Personal information
- Full name: Marcus Edvin Bergholtz
- Date of birth: 15 December 1989 (age 35)
- Place of birth: Örkelljunga, Sweden
- Height: 1.86 m (6 ft 1 in)
- Position(s): Midfielder

Youth career
- 1995–2003: Ekets GoIF
- 2004–2007: Helsingborgs IF

Senior career*
- Years: Team / Apps / (Gls)
- 2008–2012: Helsingborgs IF / 35 / (0)
- 2010: → Ängelholms FF (loan) / 12 / (2)
- 2011: → Stabæk (loan) / 3 / (0)
- 2012–2014: Östers IF / 50 / (7)
- 2015–2016: Ängelholms FF / 52 / (5)
- 2017: Utsiktens BK / 23 / (0)
- 2018–2019: GAIS / 54 / (4)
- 2020: Lindome GIF / 19 / (0)
- 2021: IFK Rössjöholm / 4 / (0)

International career
- 2008: Sweden U19 / 5 / (0)

= Marcus Bergholtz =

Swedish footballer

Marcus Edvin Bergholtz (born 15 December 1989 in Örkelljunga) is a Swedish footballer who plays as a midfielder.

==Career==
He began his career in Ekets GoIF in his home village of Eket, near Örkelljunga in northern Skåne.
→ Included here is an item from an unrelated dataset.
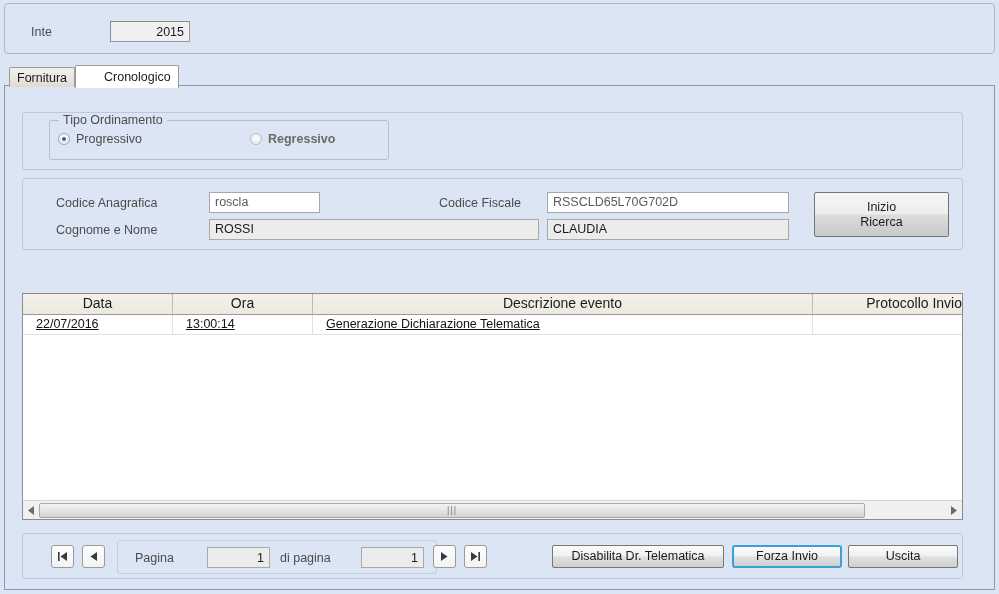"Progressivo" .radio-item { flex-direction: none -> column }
Bergholtz was then recruited to Helsingborgs IF for the 2004 season. In 2007, Bergholtz went on a trial at Premier League club West Ham, who were interested in buying him, but when the club did not agree to Helsingborg's demands, the deal ran aground. He made his debut from the start in the Allsvenskan match between Helsingborgs IF and IFK Göteborg on 4 October 2008 and played 13 matches for HIF during the 2008 season.

In January 2020, Bergholtz was recruited by Division 1 club Lindome GIF.